▶ [Text under study]

7. Get Stream Bot Assistance
Stream bots engage users with custom commands and help automate some of the questions you'll regularly get asked. Some of my commands include things like !donate !songlist !youtube !store that would normally take a lot of effort typing and explaining. I also use !so [username] or "shoutout" commands to acknowledge people in my stream. If you have a good group of trustworthy mods, they'll take care of most of the commands for you so you don't have to lift a finger. Custom commands can also be utilized for inside jokes or personalized greetings for friends. I currently use the Streamlabs Chatbot, Wizebot, and Nightbot in my stream. The Streamlabs Chatbot has tons of customization options including linking a second Twitch account with a custom bot name. Wizebot has a user-friendly interface with great analytics, and Nightbot is great for custom commands and timers.
8. Play Games with Viewers
Show your viewers that you're interested in hanging out and getting to know them better. I've built many friendships playing games with random people that I've met through streaming. This also shows new viewers in your stream that they may get to play with you as well, which can entice them to return.
9. Support Other Streamers
This one is instrumental in your streaming success. If you want to accelerate the growth of your stream, you need to go out and network with other streamers. The more networking you do, the more new friends you'll make in other streams that will inevitably come back to yours. Make sure that you're watching your friends streams and supporting them as well. Keep in mind that "follow for follow" is not a good way to grow your stream. You need to grow meaningful connections.
Also remember that fellow streamers aren't your competition. They're just doing their best to achieve their own goals. We should be building each other up instead of breaking each other down.

(Saved data entries)
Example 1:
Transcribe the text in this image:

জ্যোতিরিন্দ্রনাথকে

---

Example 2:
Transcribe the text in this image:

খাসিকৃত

▶ [Work instruction 1]
In the streaming tips, which three bots does the writer say are currently used in the stream?
▶ [Work instruction 2]
Go on with the streaming tips from the point where they stop.
The listing is not needed for anything here.

▶ [Task output 1]
The Streamlabs Chatbot, Wizebot, and Nightbot.

▶ [Task output 2]
10. Promote Your Stream with Giveaways
If you're trying to boost your stream in a short time frame, a giveaway may grab a stream list peruser's attention. Everyone loves free stuff. Even a simple $20 Amazon Gift Card giveaway may grab you a good chunk of attention and help you gain support. When I first started off, I printed and mailed t-shirts to my top 15 followers. Every now and then I print some stickers or magnets through StickerMule and give them out as promotions. This helps encourage people to keep coming back.
11. Promote Events and Do Special Streams
Every now and then I do a stream where all my proceeds go to one of my favorite charities. I've done buy-in events where the viewers have to donate a certain amount to be included in a Rock Band with me. Some streamers also do marathon streams to gain awareness, but from what I've seen this can be hit or miss for early stream growth. Milestone celebration streams are another great way to get viewers hyped up about meeting your goals. Keep these events and special streams spread out so viewers don't get bored.
When you first start off, your stream will feel lonely and you may feel like giving up. But if you stream because you enjoy playing games and having fun, people will come. Trust me. Make sure to differentiate yourself, and don't forget to support other streamers along the way. Over time you'll start to create a small community of like-minded individuals. Who knows, you may even create lifelong friendships beyond the screen.
Did my tips help at all? How have you grown your stream? I'd love to hear about it!